2. Apparatus in accordance with claim 1 wherein said variable speed drive means includes a signal processing circuit connected to said sensor means for generating speed increase and speed decrease command signals in response to the condition of said sensor means, a variable speed motor coupled to the second tube, and a motor speed control for varying the speed of the variable speed motor in response to the output of the signal processing circuit.
3. Apparatus in accordance to claim 1 wherein said second drive tube is comprised of a plurality of coaxial segments coupled together for rotation as a unit.
4. Apparatus in accordance with claim 1 wherein said sensor means comprises a plurality of switches arranged to control the variable speed drive means as a function of the location of a driverless vehicle.
5. Apparatus for automatically controlling the speed of a driverless vehicle comprising a stationary frame supporting first, second and third aligned drive tubes between tracks on said frame and which are adapted to support a driverless vehicle, means for independently driving said first, second and third drive tubes such that each tube, when driven, rotates about its longitudinal axis, sensor means disposed along the frame for actuation by a driverless vehicle, and said means for independently driving said drive tubes including variable speed drive means responsive to said sensor means for driving the second tube between first and second speeds.
6. Apparatus in accordance with claim 5 wherein said variable speed drive means includes a variable speed motor coupled to the second drive tube for rotating the same about its longitudinal axis, signal processing means for generating speed increase and speed decrease command signals based on the outputs of said sensor means, and a motor speed control for varying the speed of the variable speed motor between said first and second speeds based on said speed increase and speed decrease command signals.
7. Apparatus in accordance with claim 5 wherein said second speed is substantially lower than said first speed.
8. Apparatus in accordance with claim 5 wherein the second speed is substantially higher than the first speed.
9. Method of automatically controlling the speed of a driverless vehicle which travels along first, second and third aligned drive tubes by frictional contact therewith, including maintaining said first, second and third drive tubes out of mechanical engagement with each other at all times, sensing the location of the driverless vehicle, driving the first drive tube at a first speed, driving the third drive tube at a second speed, and varying the speed of the second drive tube from said first speed to said second speed based on the sensed location of the driverless vehicle while the vehicle is driven by contact with the second drive tube.
10. Method of automatically controlling the speed of a driverless vehicle which travels along first, second and third aligned drive tubes, including propelling a driverless vehicle into frictional contact with the second drive tube from the first drive tube at a first speed, then varying the speed of the second drive tube from said first speed to a second speed while maintaining the second drive tube out of mechanical engagement with the first and third drive tubes, and then propelling the vehicle from the second drive tube to the third drive tube at the second speed which is different from the first speed while maintaining the second drive tube out of mechanical engagement with the first and third drive tubes.
11. A method in accordance with claim 10 including driving said first and third drive tubes using discrete fixed speed motors, and driving said second drive tube using a discrete variable speed motor.
Description
BACKGROUND

A system of driverless vehicles driven by frictional contact between a drive tube and a drive wheel on the vehicle is disclosed in U.S. Pat. No. 3,356,040. A vehicle of the type adapted for use herein is taught by U.S. Pat. No. 3,818,837.

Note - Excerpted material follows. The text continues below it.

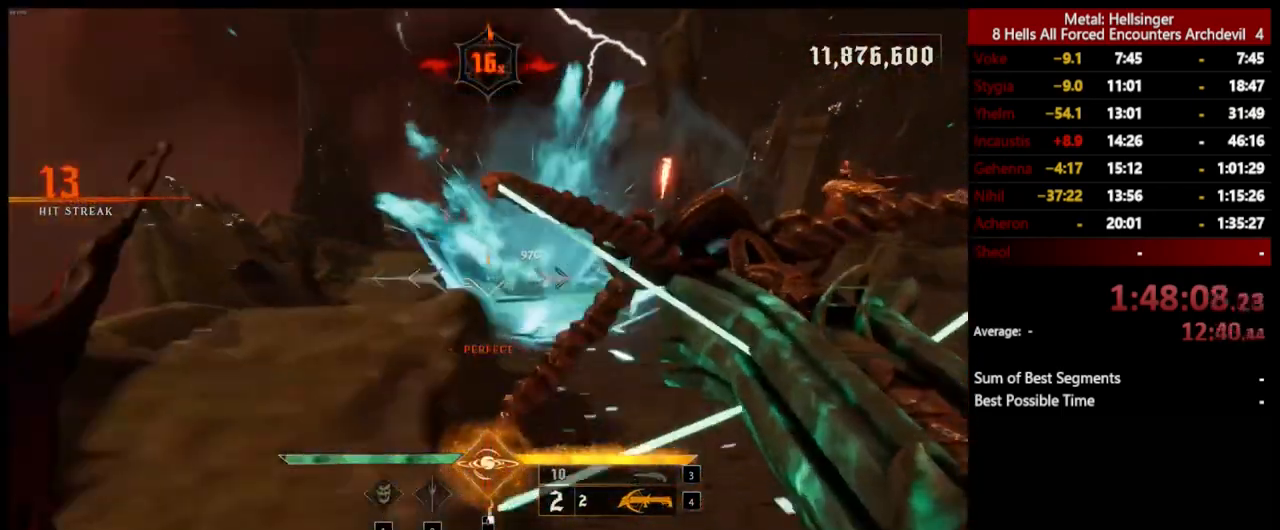
{"keys": ["4", "a", "w"], "mouse": [], "events": [[117, "space", "up"], [150, "shift", "up"], [251, "3", "down"], [384, "3", "up"], [434, "4", "down"], [434, "w", "down"]]}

A vehicle speed control transition module is described in U.S. Pat. No. 4,428,298 for automaticaly reducing or increasing the speed of a driverless vehicle as it moves along the tracks of a conveyor. The invention described in the patent includes a cam means provided along the second drive tube for slowing down or stopping a vehicle as the vehicle moves along the second drive tube. In addition, a clutch means is provided for sequentially enabling only the first motor to drive the first and second drive tubes and then only the second motor to drive the second and third tubes. The second drive tube is initially coupled to the first drive tube, is then disconnected from both the first and third drive tubes until the vehicle is slowed sufficiently, and is then coupled to the third drive tube. After the speed transition is accomplished, the second drive tube is disconnected from the third drive tube and recoupled to the first drive tube.

SUMMARY OF THE INVENTION

The present invention is directed to apparatus for controlling the speed of a driverless vehicle. The apparatus includes a frame for supporting first, second and third aligned drive tubes between tracks adapted to support a vehicle. A first motor is coupled to the first drive tube for rotating the same about its longitudinal axis at a first speed. A second motor is coupled to the third drive tube for rotating the same about its longitudinal axis at a second speed substantially different from the first speed. The second tube is maintained out of mechanical engagement with the first and third drive tubes. Sensor means are provided along the second and third drive tubes for sensing the presence of the vehicle drive wheel on each tube. A variable speed drive means is provided to drive the second tube between the first and second speeds in response to the output of the sensor means, independently of the first and second motors.

It is an object of the present invention to provide a speed control transition module for controlling the speed of a driverless vehicle from a high speed to a low speed and vice versa in an automatic manner which is simple and reliable.

The problem solved is how to provide a speed control transition module which eliminates mechanical components such as the cam means and clutch means disclosed in U.S. Pat. No. 4,428,298 while being simple and reliable.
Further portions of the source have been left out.